Work task: Nothing should appear in the answer except the lines below from the line containing "letter-spacing: 0.3px;" through the line containing "top: 342px;", copied exactly, with pictures left out.

Data extracts:

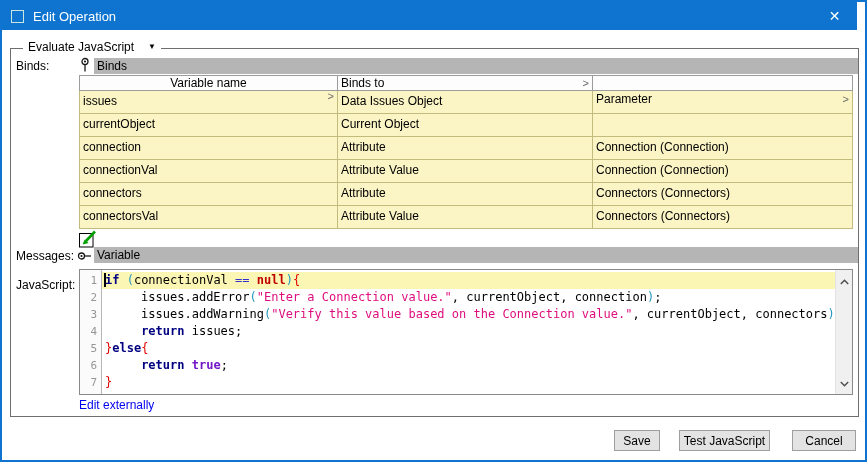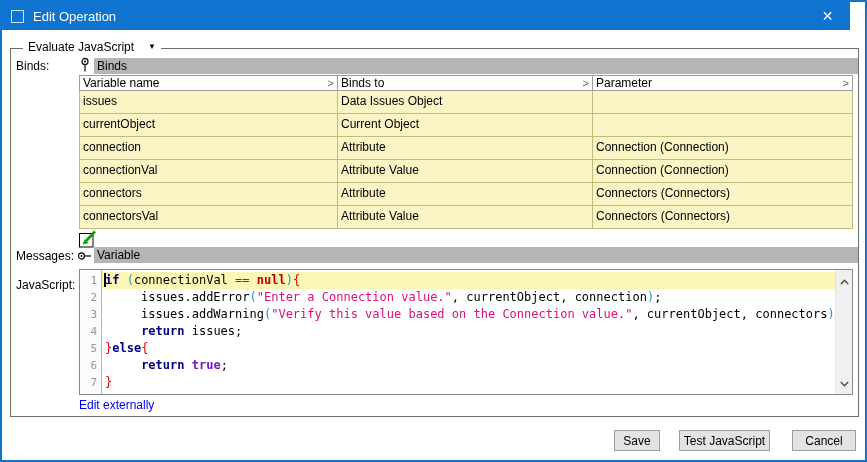--- a/index.html
+++ b/index.html
@@ -4,21 +4,21 @@
 <style>
   html,body{margin:0;padding:0;background:#d8d8d8;}
   *{box-sizing:border-box;}
   .window{
     position:relative;width:867px;height:462px;background:#fff;
     border:2px solid var(--accent);
     font-family:"Liberation Sans",sans-serif;font-size:12px;color:#000;
     overflow:hidden;
   }
   
-  .titlebar{position:absolute;left:0;top:0;right:15px;height:28px;background:var(--accent);
+  .titlebar{position:absolute;left:0;top:0;right:8px;height:28px;background:var(--accent);
     display:flex;align-items:center;color:#fff;}
   .title-icon{width:13px;height:13px;border:1px solid #c9e6df;margin-left:9px;flex:0 0 auto;}
   .title-text{margin-left:9px;font-size:13px;}
   .close-btn{margin-left:auto;width:45px;height:28px;display:flex;align-items:center;justify-content:center;
     font-size:14px;cursor:default;}
   
   .groupbox{position:absolute;left:8px;top:46px;width:849px;height:369px;border:1px solid #6e6e6e;}
   .legend{position:absolute;left:12px;top:-9px;background:#fff;padding:0 5px;display:flex;align-items:center;gap:14px;}
   .legend .arrow{font-size:8px;line-height:8px;}
   
@@ -26,22 +26,22 @@
   
   .section-bar{position:absolute;left:92px;width:764px;height:16px;background:var(--bar-gray);
     line-height:16px;padding-left:3px;color:#000;}
   .key-icon{position:absolute;left:75px;}
   
   .btable{position:absolute;left:77px;top:73px;width:774px;}
   .thead{display:flex;height:16px;border:1px solid #9c9c9c;background:#fdfdfd;}
   .hcell{display:flex;align-items:center;padding:0 3px;border-right:1px solid #9c9c9c;height:14px;}
   .hcell:last-child{border-right:none;}
   .hcell .sort{margin-left:auto;color:#6a6a6a;font-size:11px;}
-  .c0{width:258px;} .c1{width:255px;} .c2{width:261px;}
-  .thead .c0{width:258px;} .thead .c1{width:255px;} .thead .c2{width:259px;}
+  .c0{width:258px;flex-direction:column;} .c1{width:255px;} .c2{width:261px;}
+  .thead .c0{width:258px;} .thead .c1{width:255px;} .thead .c2{width:259px;margin-top:16px;}
   .tbody{border-left:1px solid var(--row-border);}
   .trow{display:flex;height:23px;background:var(--row-yellow);}
   .tcell{padding:3px 0 0 3px;border-right:1px solid var(--row-border);border-bottom:1px solid var(--row-border);overflow:hidden;white-space:nowrap;}
   .trow .c0{width:258px;} .trow .c1{width:255px;} .trow .c2{width:260px;}
   .tool-icon{position:absolute;left:77px;top:228px;width:18px;height:18px;}
   
   .editor{position:absolute;left:77px;top:267px;width:774px;height:126px;border:1px solid #898989;
     background:#fff;display:flex;font-family:"DejaVu Sans Mono",monospace;font-size:12px;}
   .gutter{width:22px;background:#fbfbfb;border-right:1px solid #b6b6b6;padding-top:2px;}
   .gnum{height:17px;line-height:17px;text-align:right;padding-right:4px;color:#969696;font-size:11px;}

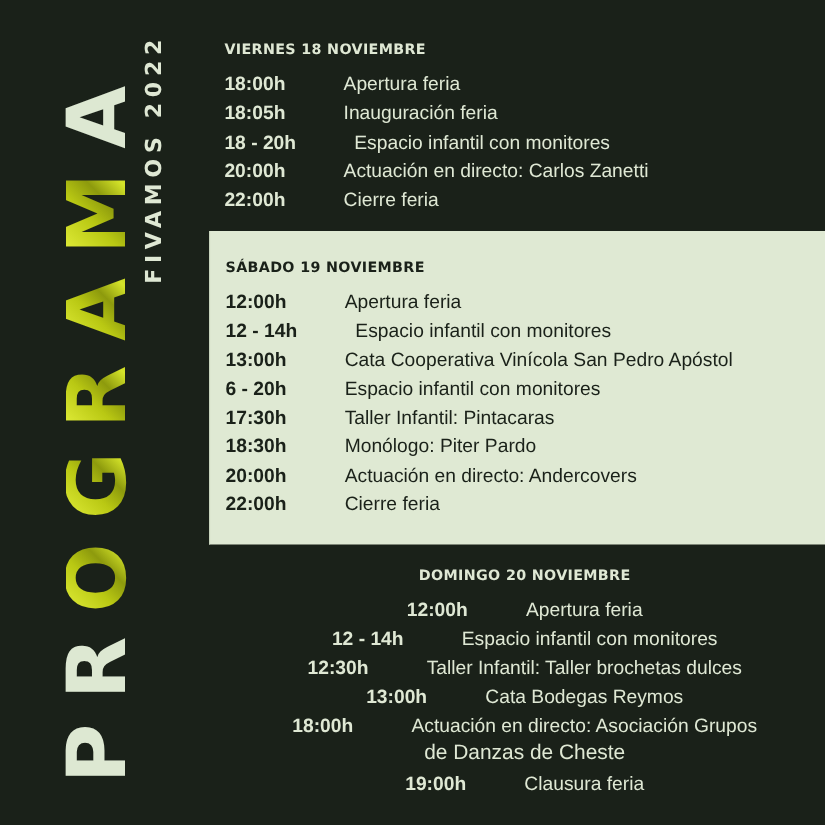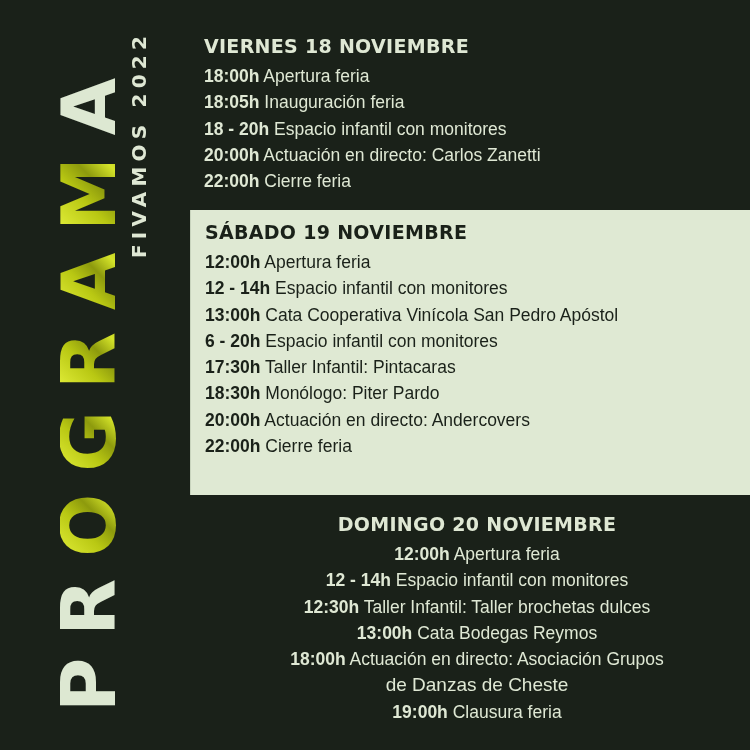--- a/index.html
+++ b/index.html
@@ -60,37 +60,37 @@
     padding-left: 14px;
   }
   .day.light {
     background: #dfe9d3;
     color: #1a2119;
     border-left: 1px solid #c8d4bd;
   }
   .day-heading {
     font-family: "DejaVu Sans", sans-serif;
     font-weight: 700;
-    font-size: 19px;
+    font-size: 13px;
     letter-spacing: 0.3px;
     height: 30px;
     line-height: 30px;
     margin-bottom: 2px;
   }
   .row {
     font-size: 17.5px;
     height: 26.3px;
     line-height: 26.3px;
     white-space: nowrap;
   }
   .time { font-weight: 700; }
-  .desc { font-weight: 400; }
+  .desc { font-weight: 400; margin-left: 48px; }
   .cont { font-size: 19px; height: 26.3px; line-height: 26.3px; white-space: nowrap; }
   #day-viernes { top: 31px; }
-  #day-sabado { top: 210px; height: 285px; padding-top: 7px; }
+  #day-sabado { top: 210px; height: 285px; padding-top: 19px; }
   #day-domingo { top: 509px; text-align: center; }
 </style>
 </head>
 <body>
 
 <div class="vertical-title">
   <div class="big-word">
     <span class="letter-light">P</span>
     <span class="letter-light">R</span>
     <span class="letter-grape">O</span>

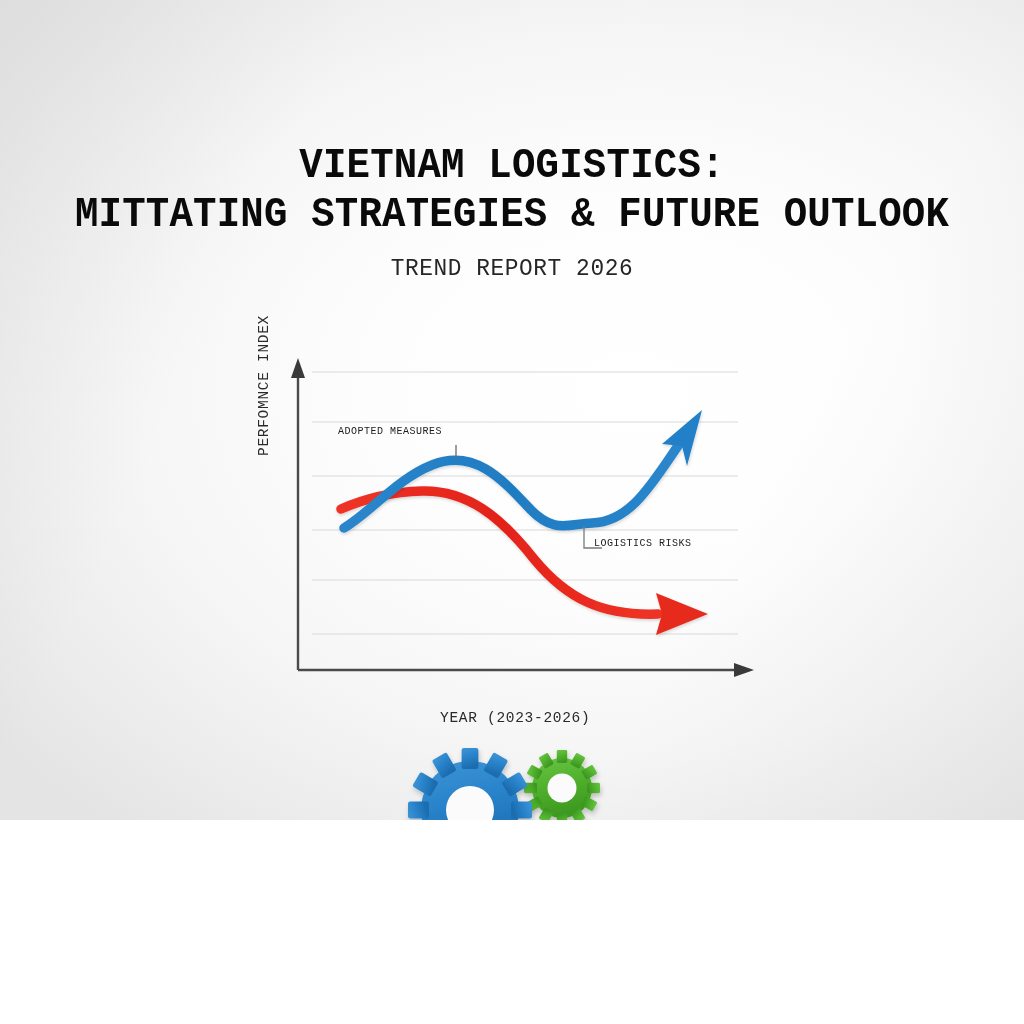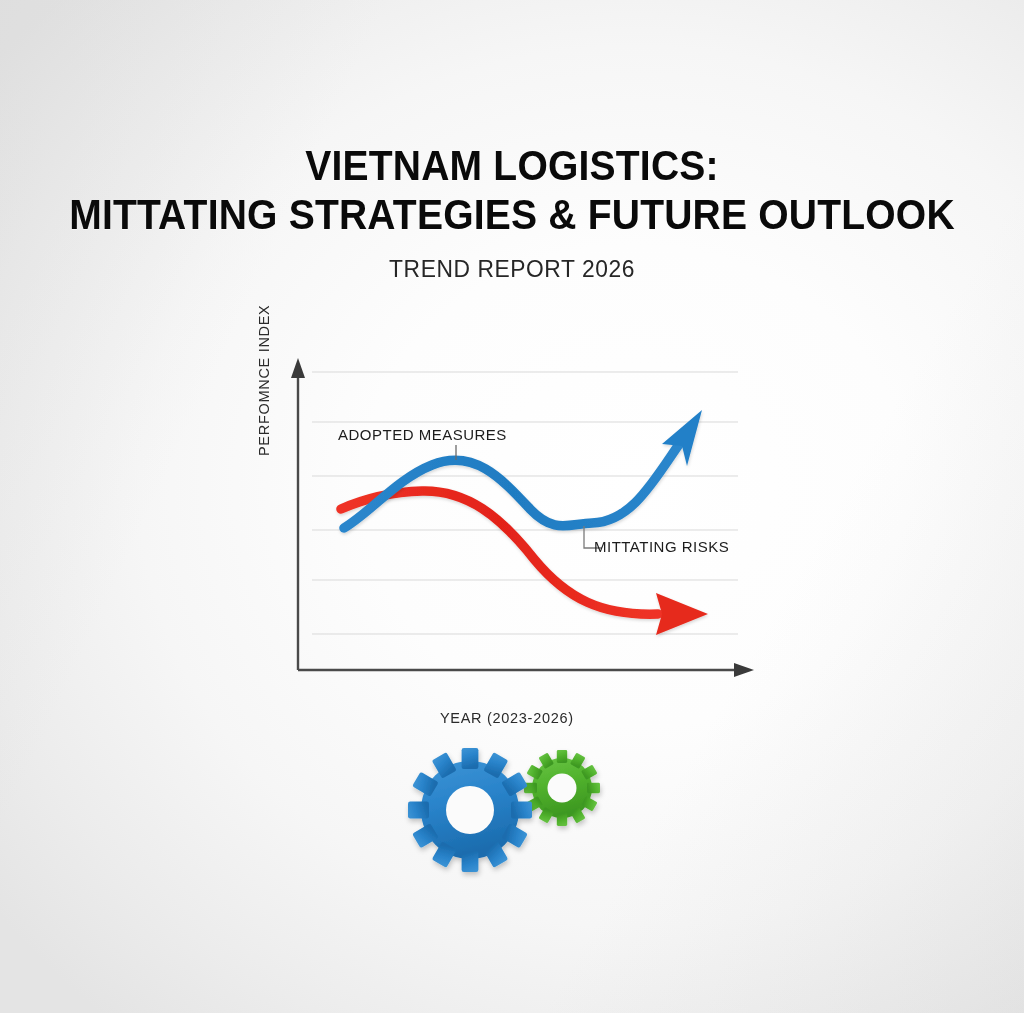--- a/index.html
+++ b/index.html
@@ -4,23 +4,23 @@
 <title>Vietnam Logistics Trend Report</title>
 <style>
   html, body {
     margin: 0;
     padding: 0;
     background: #ffffff;
   }
   #poster {
     position: relative;
     width: 1024px;
-    height: 1013px;
+    height: 820px;
     overflow: hidden;
-    font-family: Liberation Sans, sans-serif;
+    font-family: Liberation Mono, monospace;
     background:
       radial-gradient(ellipse 78% 70% at 62% 48%, #ffffff 0%, #fdfdfd 34%, #f6f6f6 62%, #ececec 84%, #e4e4e4 100%);
   }
   
   #poster:before {
     content: "";
     position: absolute;
     inset: 0;
     pointer-events: none;
     background:
@@ -83,21 +83,21 @@
   }
   .x-axis-label {
     left: 178px;
     top: 342px;
     margin-top: 20px;
   }
 
   .series-label {
     position: absolute;
     color: #1c1c1c;
-    font-size: 15px;
+    font-size: 10px;
     letter-spacing: 0.5px;
     white-space: nowrap;
   }
   .label-adopted { left: 76px; top: 78px; }
   .label-risks   { left: 332px; top: 190px; }
 
   
   .gears {
     position: absolute;
     left: 388px;
@@ -180,21 +180,21 @@
         <path d="M 322,178 L 322,200 L 340,200"></path>
       </g>
     </svg>
 
     <div class="axis-label y-axis-label">PERFOMNCE INDEX</div>
 
     <div class="axis-label x-axis-label">YEAR (2023-2026)</div>
 
     <div class="series-label label-adopted">ADOPTED MEASURES</div>
 
-    <div class="series-label label-risks">MITTATING RISKS</div>
+    <div class="series-label label-risks">LOGISTICS RISKS</div>
   </div>
 
   <div class="gears">
     <svg width="240" height="150" viewBox="0 0 240 150">
       <defs>
         <linearGradient id="blueGearGrad" x1="0" y1="0" x2="0.25" y2="1">
           <stop offset="0%" stop-color="#3e95d6"></stop>
           <stop offset="45%" stop-color="#2a84cb"></stop>
           <stop offset="100%" stop-color="#1b6cae"></stop>
         </linearGradient>

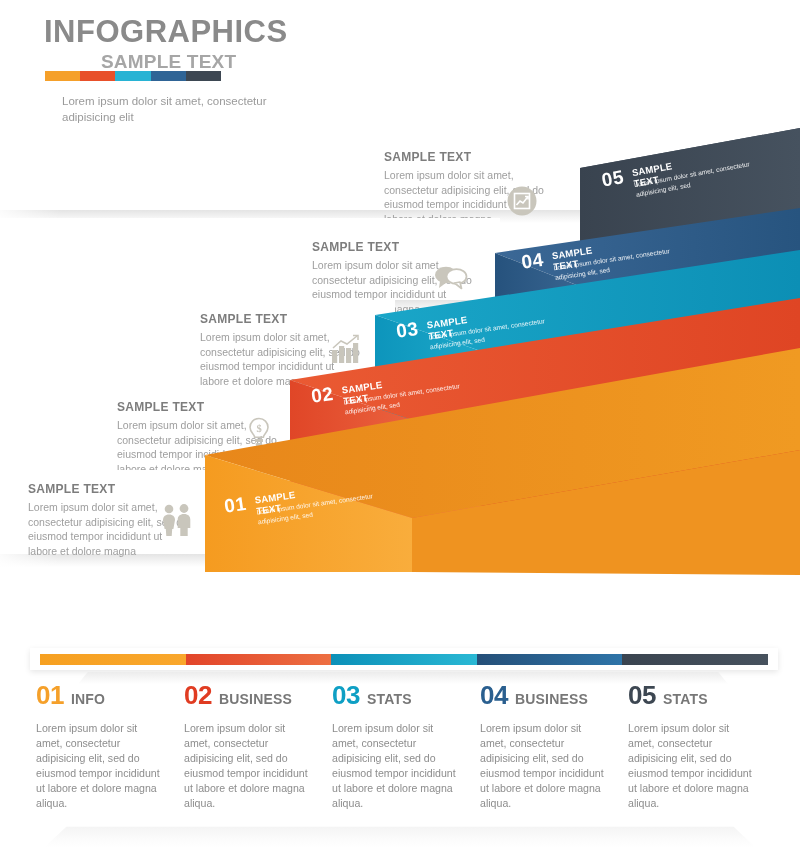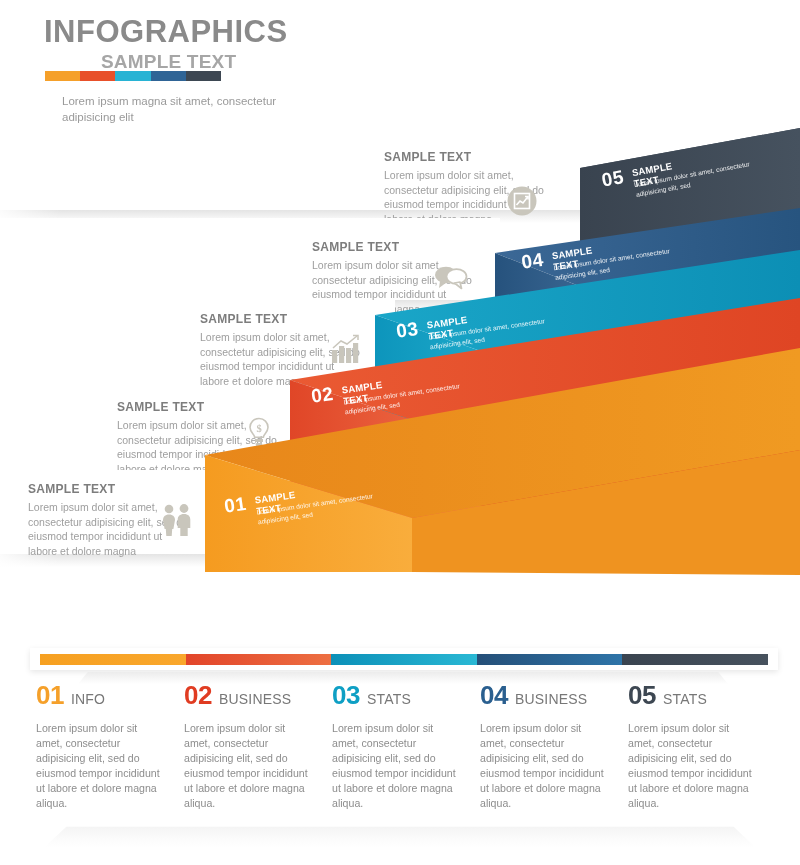--- a/index.html
+++ b/index.html
@@ -76,21 +76,21 @@
   .fbar span { flex: 1 1 auto; height: 100%; }
   .fshadow {
     position: absolute; left: 78px; top: 32px; width: 650px; height: 12px;
     background: linear-gradient(to bottom, #ececec, #ffffff);
     clip-path: polygon(1.5% 0, 98.5% 0, 100% 100%, 0 100%);
   }
   .cols { position: absolute; left: 36px; top: 40px; width: 740px; display: flex; gap: 0; }
   .col { width: 148px; padding-right: 20px; }
   .col-head { display: flex; align-items: baseline; gap: 7px; margin-bottom: 10px; }
   .col-num { font-size: 26px; font-weight: bold; letter-spacing: -.5px; }
-  .col-lab { font-size: 14px; font-weight: normal; color: #777777; letter-spacing: .2px; }
+  .col-lab { font-size: 14px; font-weight: bold; color: #777777; letter-spacing: .2px; }
   .col-body { font-size: 10.6px; line-height: 15px; color: #8d8d8d; }
   .botfold {
     position: absolute; left: 45px; top: 185px; width: 710px; height: 22px;
     background: linear-gradient(to bottom, #f3f3f3 0%, #fbfbfb 60%, #ffffff 100%);
     clip-path: polygon(3% 8%, 97% 8%, 100% 100%, 0 100%);
   }
 </style>
 </head>
 <body>
 
@@ -99,21 +99,21 @@
   <div class="header">
     <div class="hdr-title">INFOGRAPHICS</div>
     <div class="hdr-sub">SAMPLE TEXT</div>
     <div class="hdr-bar">
       <span style="background:#f5a02a"></span>
       <span style="background:#e8502a"></span>
       <span style="background:#28b3d4"></span>
       <span style="background:#2f6496"></span>
       <span style="background:#3d4752"></span>
     </div>
-    <div class="hdr-desc">Lorem ipsum magna sit amet, consectetur adipisicing elit</div>
+    <div class="hdr-desc">Lorem ipsum dolor sit amet, consectetur adipisicing elit</div>
   </div>
 
   <div class="panel" style="top:128px; width:600px; height:82px;">
     <div class="pshadow"></div>
     <div class="panel-title" style="left:394px; top:22px;">SAMPLE TEXT</div>
     <div class="panel-body" style="left:394px; top:40px; width:165px;">Lorem ipsum dolor sit amet, consectetur adipisicing elit, sed do eiusmod tempor incididunt ut labore et dolore magna</div>
     <div class="panel-icon" style="left:512px; top:186px;"></div>
   </div>
 
   <svg style="position:absolute;left:506px;top:185px" width="32" height="32" viewBox="0 0 32 32">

Written solution:
     letter-spacing: 0.3px;
     height: 30px;
     line-height: 30px;
     margin-bottom: 2px;
   }
   .row {
     font-size: 17.5px;
     height: 26.3px;
     line-height: 26.3px;
     white-space: nowrap;
   }
   .time { font-weight: 700; }
-  .desc { font-weight: 400; }
+  .desc { font-weight: 400; margin-left: 48px; }
   .cont { font-size: 19px; height: 26.3px; line-height: 26.3px; white-space: nowrap; }
   #day-viernes { top: 31px; }
-  #day-sabado { top: 210px; height: 285px; padding-top: 7px; }
+  #day-sabado { top: 210px; height: 285px; padding-top: 19px; }
   #day-domingo { top: 509px; text-align: center; }
 </style>
 </head>
 <body>
 
 <div class="vertical-title">
   <div class="big-word">
     <span class="letter-light">P</span>
     <span class="letter-light">R</span>
     <span class="letter-grape">O</span>

--- a/index.html
+++ b/index.html
@@ -4,23 +4,23 @@
 <title>Vietnam Logistics Trend Report</title>
 <style>
   html, body {
     margin: 0;
     padding: 0;
     background: #ffffff;
   }
   #poster {
     position: relative;
     width: 1024px;
-    height: 1013px;
+    height: 820px;
     overflow: hidden;
-    font-family: Liberation Sans, sans-serif;
+    font-family: Liberation Mono, monospace;
     background:
       radial-gradient(ellipse 78% 70% at 62% 48%, #ffffff 0%, #fdfdfd 34%, #f6f6f6 62%, #ececec 84%, #e4e4e4 100%);
   }
   
   #poster:before {
     content: "";
     position: absolute;
     inset: 0;
     pointer-events: none;
     background:
@@ -83,21 +83,21 @@
   }
   .x-axis-label {
     left: 178px;
     top: 342px;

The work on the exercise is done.